ABOUT THIS EXERCISE
Start with the first line of the data and end with the line that holds "left ankle: (114, 297)"; write out each one exactly.

══════

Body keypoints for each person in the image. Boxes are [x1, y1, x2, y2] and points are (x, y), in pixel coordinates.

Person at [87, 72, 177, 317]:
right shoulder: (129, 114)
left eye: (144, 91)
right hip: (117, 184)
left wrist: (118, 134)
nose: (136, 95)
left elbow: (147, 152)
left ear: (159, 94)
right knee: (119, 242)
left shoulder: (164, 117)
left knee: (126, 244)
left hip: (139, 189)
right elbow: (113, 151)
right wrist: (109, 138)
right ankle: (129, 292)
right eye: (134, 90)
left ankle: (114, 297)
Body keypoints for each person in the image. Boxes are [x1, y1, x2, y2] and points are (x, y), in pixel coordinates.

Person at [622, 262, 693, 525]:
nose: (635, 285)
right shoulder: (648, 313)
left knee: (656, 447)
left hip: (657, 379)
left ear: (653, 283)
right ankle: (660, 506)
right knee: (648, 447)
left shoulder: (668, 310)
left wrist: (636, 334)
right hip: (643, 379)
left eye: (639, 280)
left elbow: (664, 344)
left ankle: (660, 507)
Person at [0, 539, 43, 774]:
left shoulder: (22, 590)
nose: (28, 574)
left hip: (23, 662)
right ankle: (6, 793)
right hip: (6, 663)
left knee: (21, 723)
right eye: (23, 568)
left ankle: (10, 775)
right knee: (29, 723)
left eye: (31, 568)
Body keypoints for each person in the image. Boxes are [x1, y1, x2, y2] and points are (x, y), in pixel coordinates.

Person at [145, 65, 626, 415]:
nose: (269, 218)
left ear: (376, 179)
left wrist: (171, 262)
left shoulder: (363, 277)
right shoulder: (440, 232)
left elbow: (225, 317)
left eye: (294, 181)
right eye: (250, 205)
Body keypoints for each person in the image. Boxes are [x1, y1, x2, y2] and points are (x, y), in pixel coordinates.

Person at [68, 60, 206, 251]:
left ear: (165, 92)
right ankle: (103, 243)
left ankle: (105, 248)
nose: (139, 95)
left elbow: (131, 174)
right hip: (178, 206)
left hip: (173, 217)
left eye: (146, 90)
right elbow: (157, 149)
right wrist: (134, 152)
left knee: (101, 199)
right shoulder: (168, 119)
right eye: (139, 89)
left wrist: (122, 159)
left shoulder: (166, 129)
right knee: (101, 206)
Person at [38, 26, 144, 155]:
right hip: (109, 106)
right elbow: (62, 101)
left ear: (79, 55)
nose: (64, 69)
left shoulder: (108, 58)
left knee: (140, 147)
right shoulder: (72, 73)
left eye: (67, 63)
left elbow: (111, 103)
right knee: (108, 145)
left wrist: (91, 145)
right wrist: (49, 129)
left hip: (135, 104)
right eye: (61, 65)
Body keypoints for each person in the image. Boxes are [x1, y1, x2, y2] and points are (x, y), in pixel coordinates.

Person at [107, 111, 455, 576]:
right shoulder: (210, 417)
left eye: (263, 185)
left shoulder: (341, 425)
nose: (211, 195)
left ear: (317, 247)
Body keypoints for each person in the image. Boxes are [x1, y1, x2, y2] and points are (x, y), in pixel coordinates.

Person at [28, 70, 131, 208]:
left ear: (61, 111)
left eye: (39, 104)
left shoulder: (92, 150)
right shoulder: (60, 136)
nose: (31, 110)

══════

ANSWER SPACE
Body keypoints for each person in the image. Boxes are [x1, y1, x2, y2] and points are (x, y), in pixel coordinates.

Person at [87, 72, 177, 317]:
right shoulder: (129, 114)
left eye: (144, 91)
right hip: (117, 184)
left wrist: (118, 134)
nose: (136, 95)
left elbow: (147, 152)
left ear: (159, 94)
right knee: (119, 242)
left shoulder: (164, 117)
left knee: (126, 244)
left hip: (139, 189)
right elbow: (113, 151)
right wrist: (109, 138)
right ankle: (129, 292)
right eye: (134, 90)
left ankle: (114, 297)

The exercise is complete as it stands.